#### Task input:
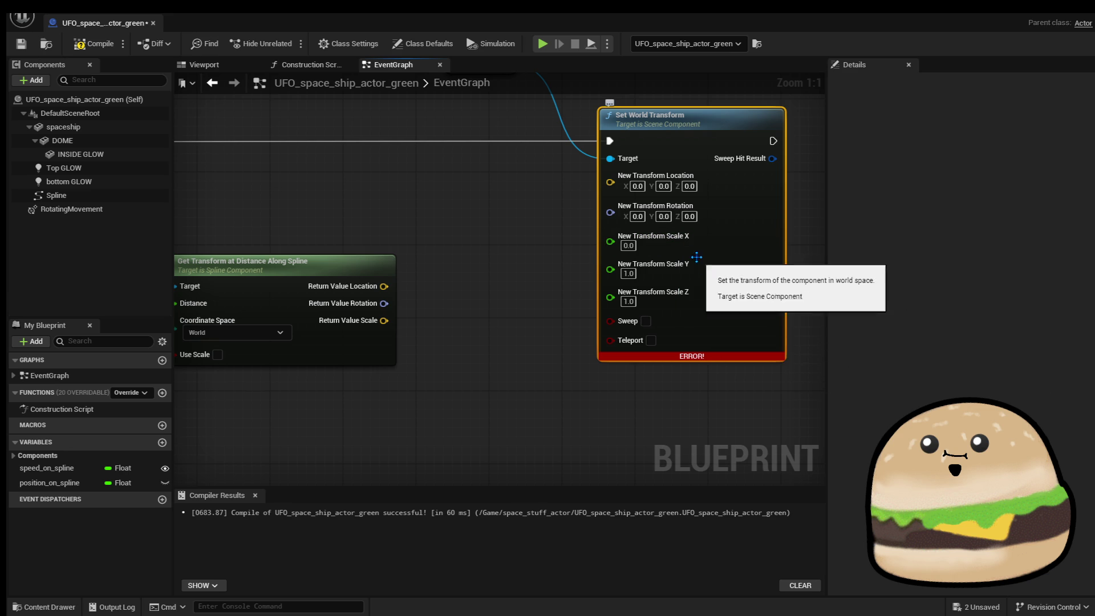
right_click(679, 248)
click(730, 295)
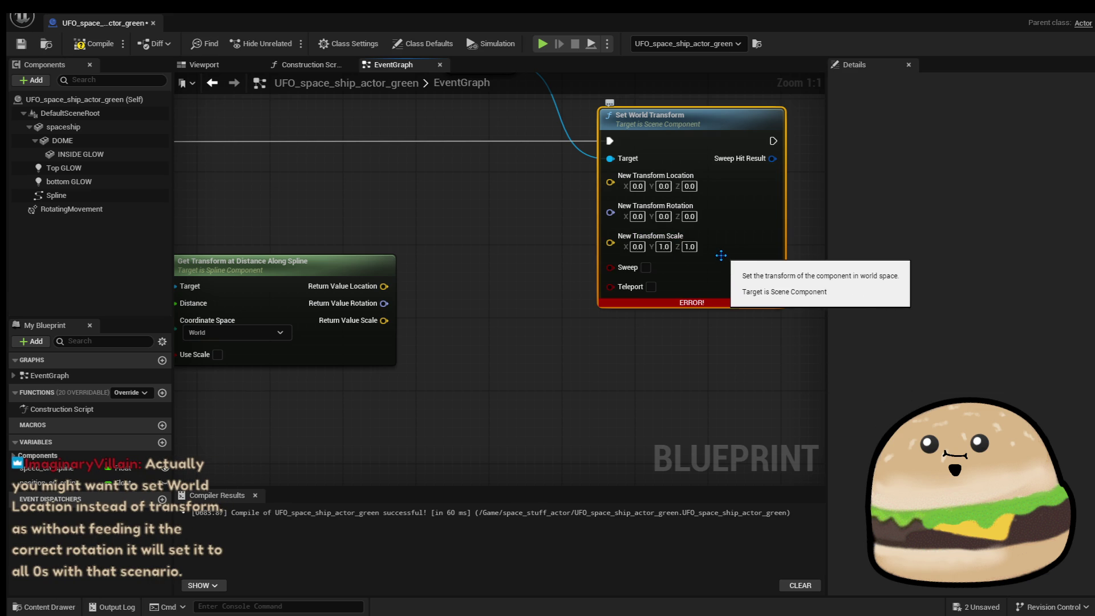
click(638, 247)
text(1)
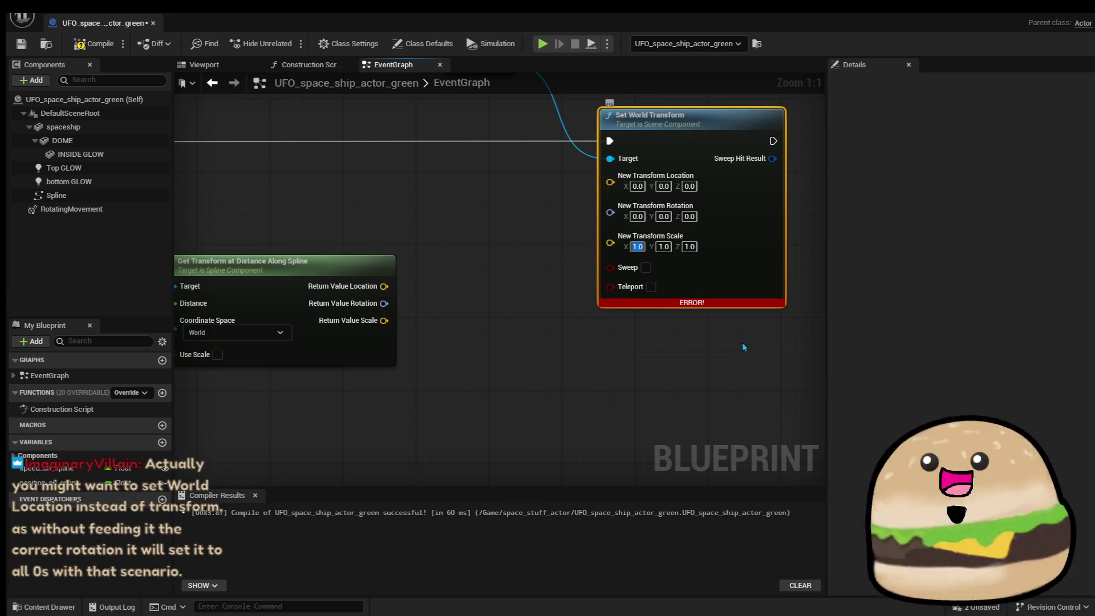
Move the Get Transform at Distance Along Spline node lower and pull a wire from the Spline reference.
mouse_move(543, 311)
mouse_down()
mouse_move(629, 288)
mouse_move(672, 293)
mouse_up()
mouse_move(460, 289)
mouse_down()
mouse_move(488, 299)
mouse_move(514, 353)
mouse_up()
drag(280, 300, 418, 200)
Add a Set World Location node wired to Spline and delete the Get Transform at Distance Along Spline node.
text(set)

#### Exercise instructions:
Everything from the line containing "mouse_move(629, 288)" to the last line of the entries above should be quoted exactly, and only that.

#### Solution below:
mouse_move(629, 288)
mouse_move(672, 293)
mouse_up()
mouse_move(460, 289)
mouse_down()
mouse_move(488, 299)
mouse_move(514, 353)
mouse_up()
drag(280, 300, 418, 200)
Add a Set World Location node wired to Spline and delete the Get Transform at Distance Along Spline node.
text(set)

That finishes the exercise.